Segment Start: Exercise data

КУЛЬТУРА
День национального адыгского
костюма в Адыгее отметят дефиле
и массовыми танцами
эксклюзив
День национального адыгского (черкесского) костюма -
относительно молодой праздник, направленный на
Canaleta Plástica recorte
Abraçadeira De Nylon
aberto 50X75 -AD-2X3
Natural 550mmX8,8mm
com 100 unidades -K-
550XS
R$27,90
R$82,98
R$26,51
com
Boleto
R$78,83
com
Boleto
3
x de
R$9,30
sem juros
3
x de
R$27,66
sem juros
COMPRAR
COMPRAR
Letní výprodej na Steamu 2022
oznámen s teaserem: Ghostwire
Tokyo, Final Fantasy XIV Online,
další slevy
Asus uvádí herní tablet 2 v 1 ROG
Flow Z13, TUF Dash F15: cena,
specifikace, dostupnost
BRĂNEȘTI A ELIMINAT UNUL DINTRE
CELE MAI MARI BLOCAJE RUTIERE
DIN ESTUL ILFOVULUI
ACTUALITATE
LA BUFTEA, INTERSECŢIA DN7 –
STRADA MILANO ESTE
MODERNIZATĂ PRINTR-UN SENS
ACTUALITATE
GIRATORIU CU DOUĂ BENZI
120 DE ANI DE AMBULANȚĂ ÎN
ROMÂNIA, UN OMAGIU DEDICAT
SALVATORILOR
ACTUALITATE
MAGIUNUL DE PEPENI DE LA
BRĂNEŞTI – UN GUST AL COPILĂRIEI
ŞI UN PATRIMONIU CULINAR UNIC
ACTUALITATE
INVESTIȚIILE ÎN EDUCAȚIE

Segment End: Exercise data
Segment Start: Exercise data

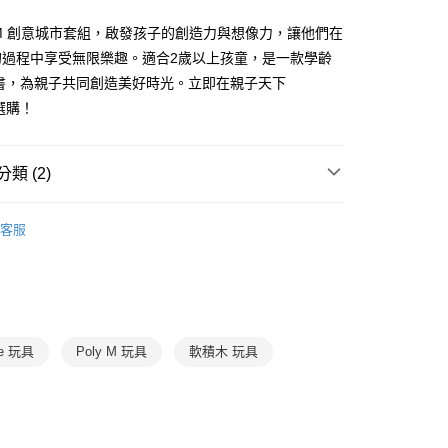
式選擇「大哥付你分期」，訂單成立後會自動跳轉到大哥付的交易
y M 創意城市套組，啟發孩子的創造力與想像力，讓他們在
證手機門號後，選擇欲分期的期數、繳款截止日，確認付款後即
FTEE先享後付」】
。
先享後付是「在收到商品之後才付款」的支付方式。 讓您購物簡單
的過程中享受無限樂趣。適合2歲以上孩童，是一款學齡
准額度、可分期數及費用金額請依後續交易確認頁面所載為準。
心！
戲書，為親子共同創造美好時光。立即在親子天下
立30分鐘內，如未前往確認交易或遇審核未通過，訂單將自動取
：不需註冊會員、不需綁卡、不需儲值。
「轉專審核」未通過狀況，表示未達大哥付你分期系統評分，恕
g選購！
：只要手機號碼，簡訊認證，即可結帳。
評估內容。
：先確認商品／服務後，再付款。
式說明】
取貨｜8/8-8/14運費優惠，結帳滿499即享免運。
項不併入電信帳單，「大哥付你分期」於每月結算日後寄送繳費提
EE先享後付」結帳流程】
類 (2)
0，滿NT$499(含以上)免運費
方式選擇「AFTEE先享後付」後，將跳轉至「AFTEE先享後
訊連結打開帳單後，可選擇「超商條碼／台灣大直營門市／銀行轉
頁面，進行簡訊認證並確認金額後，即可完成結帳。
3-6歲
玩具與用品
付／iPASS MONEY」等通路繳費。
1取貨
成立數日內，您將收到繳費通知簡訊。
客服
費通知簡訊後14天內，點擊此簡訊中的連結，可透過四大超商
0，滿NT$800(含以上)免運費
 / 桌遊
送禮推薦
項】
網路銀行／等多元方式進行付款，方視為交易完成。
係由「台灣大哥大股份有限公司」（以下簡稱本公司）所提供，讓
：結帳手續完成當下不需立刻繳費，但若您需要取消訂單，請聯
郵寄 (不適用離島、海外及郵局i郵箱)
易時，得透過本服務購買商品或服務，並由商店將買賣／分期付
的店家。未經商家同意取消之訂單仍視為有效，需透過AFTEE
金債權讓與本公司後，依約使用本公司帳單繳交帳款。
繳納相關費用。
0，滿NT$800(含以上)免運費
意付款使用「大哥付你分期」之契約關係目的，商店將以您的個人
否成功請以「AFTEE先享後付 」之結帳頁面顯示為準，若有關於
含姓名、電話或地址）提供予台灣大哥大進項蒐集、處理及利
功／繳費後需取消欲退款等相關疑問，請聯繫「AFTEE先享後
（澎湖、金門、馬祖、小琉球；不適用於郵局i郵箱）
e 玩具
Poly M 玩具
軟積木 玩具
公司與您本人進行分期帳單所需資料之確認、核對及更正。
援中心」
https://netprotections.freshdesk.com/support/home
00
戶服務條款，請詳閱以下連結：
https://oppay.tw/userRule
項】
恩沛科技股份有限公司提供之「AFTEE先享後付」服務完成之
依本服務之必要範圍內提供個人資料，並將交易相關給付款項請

Segment End: Exercise data

*Directive*.
Your answer should be the lines above from the one containing "係由「台灣大哥大股份有限公司」（以下簡稱本公司）所提供，讓" through the one containing "戶服務條款，請詳閱以下連結：", copied exactly and with both ends kept.

*Task result*.
係由「台灣大哥大股份有限公司」（以下簡稱本公司）所提供，讓
：結帳手續完成當下不需立刻繳費，但若您需要取消訂單，請聯
郵寄 (不適用離島、海外及郵局i郵箱)
易時，得透過本服務購買商品或服務，並由商店將買賣／分期付
的店家。未經商家同意取消之訂單仍視為有效，需透過AFTEE
金債權讓與本公司後，依約使用本公司帳單繳交帳款。
繳納相關費用。
0，滿NT$800(含以上)免運費
意付款使用「大哥付你分期」之契約關係目的，商店將以您的個人
否成功請以「AFTEE先享後付 」之結帳頁面顯示為準，若有關於
含姓名、電話或地址）提供予台灣大哥大進項蒐集、處理及利
功／繳費後需取消欲退款等相關疑問，請聯繫「AFTEE先享後
（澎湖、金門、馬祖、小琉球；不適用於郵局i郵箱）
e 玩具
Poly M 玩具
軟積木 玩具
公司與您本人進行分期帳單所需資料之確認、核對及更正。
援中心」
https://netprotections.freshdesk.com/support/home
00
戶服務條款，請詳閱以下連結：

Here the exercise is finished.